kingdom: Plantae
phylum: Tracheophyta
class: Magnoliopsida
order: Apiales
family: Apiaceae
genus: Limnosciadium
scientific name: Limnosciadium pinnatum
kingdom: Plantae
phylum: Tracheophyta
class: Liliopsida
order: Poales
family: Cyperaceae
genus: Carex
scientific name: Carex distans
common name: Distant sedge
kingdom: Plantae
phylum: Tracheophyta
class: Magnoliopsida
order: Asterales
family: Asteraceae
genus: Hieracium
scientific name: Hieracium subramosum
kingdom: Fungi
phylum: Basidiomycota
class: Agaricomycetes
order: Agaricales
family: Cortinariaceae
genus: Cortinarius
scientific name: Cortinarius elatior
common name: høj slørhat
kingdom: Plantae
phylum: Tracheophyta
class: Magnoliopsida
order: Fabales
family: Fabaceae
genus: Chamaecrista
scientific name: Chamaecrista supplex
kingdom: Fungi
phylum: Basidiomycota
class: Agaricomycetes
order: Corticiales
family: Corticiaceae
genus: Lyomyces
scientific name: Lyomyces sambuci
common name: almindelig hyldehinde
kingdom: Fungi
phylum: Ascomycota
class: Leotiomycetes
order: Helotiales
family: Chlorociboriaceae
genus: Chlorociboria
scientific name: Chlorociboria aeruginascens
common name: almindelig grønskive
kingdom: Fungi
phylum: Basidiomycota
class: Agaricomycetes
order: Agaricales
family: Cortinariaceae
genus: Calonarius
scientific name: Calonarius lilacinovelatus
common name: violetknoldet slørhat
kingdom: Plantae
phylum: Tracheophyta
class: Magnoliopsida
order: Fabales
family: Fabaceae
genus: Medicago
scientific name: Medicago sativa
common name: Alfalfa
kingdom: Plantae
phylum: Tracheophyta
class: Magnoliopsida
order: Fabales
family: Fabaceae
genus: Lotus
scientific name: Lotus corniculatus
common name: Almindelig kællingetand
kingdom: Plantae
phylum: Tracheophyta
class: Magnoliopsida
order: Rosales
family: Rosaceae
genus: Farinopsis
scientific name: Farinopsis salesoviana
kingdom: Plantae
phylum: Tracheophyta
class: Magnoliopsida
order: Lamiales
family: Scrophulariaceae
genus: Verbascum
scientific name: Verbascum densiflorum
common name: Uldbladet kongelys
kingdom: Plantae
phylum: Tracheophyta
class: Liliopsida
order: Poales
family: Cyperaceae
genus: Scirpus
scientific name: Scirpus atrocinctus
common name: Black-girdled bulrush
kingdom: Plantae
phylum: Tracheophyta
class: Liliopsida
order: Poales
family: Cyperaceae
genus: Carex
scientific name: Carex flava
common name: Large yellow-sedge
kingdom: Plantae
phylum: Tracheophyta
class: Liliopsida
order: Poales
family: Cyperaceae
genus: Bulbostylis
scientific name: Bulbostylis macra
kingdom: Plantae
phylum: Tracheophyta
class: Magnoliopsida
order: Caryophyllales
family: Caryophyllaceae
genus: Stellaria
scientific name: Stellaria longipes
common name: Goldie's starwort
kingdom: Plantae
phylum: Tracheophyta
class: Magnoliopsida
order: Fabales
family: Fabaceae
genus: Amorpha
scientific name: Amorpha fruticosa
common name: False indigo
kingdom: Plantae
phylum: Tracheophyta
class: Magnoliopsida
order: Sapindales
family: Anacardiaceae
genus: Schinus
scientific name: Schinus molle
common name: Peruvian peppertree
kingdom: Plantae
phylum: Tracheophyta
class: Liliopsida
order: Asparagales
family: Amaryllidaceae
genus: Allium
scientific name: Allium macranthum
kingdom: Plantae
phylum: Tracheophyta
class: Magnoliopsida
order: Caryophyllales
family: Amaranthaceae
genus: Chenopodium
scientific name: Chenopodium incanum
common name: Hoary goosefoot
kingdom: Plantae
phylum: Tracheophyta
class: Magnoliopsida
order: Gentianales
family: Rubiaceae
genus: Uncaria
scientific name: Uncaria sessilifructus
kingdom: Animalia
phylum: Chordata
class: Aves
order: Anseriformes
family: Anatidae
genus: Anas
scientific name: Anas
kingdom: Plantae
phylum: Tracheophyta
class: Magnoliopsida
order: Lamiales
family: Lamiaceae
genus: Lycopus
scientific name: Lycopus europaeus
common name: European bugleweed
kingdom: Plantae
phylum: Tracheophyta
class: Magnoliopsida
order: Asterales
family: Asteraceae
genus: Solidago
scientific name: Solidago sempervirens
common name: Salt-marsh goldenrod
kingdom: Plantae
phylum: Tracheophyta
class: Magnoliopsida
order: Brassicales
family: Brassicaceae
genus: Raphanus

## Requirements
Copy the lines above word for word, from the start of the records through the line containing "genus: Chamaecrista".

## The solution
kingdom: Plantae
phylum: Tracheophyta
class: Magnoliopsida
order: Apiales
family: Apiaceae
genus: Limnosciadium
scientific name: Limnosciadium pinnatum
kingdom: Plantae
phylum: Tracheophyta
class: Liliopsida
order: Poales
family: Cyperaceae
genus: Carex
scientific name: Carex distans
common name: Distant sedge
kingdom: Plantae
phylum: Tracheophyta
class: Magnoliopsida
order: Asterales
family: Asteraceae
genus: Hieracium
scientific name: Hieracium subramosum
kingdom: Fungi
phylum: Basidiomycota
class: Agaricomycetes
order: Agaricales
family: Cortinariaceae
genus: Cortinarius
scientific name: Cortinarius elatior
common name: høj slørhat
kingdom: Plantae
phylum: Tracheophyta
class: Magnoliopsida
order: Fabales
family: Fabaceae
genus: Chamaecrista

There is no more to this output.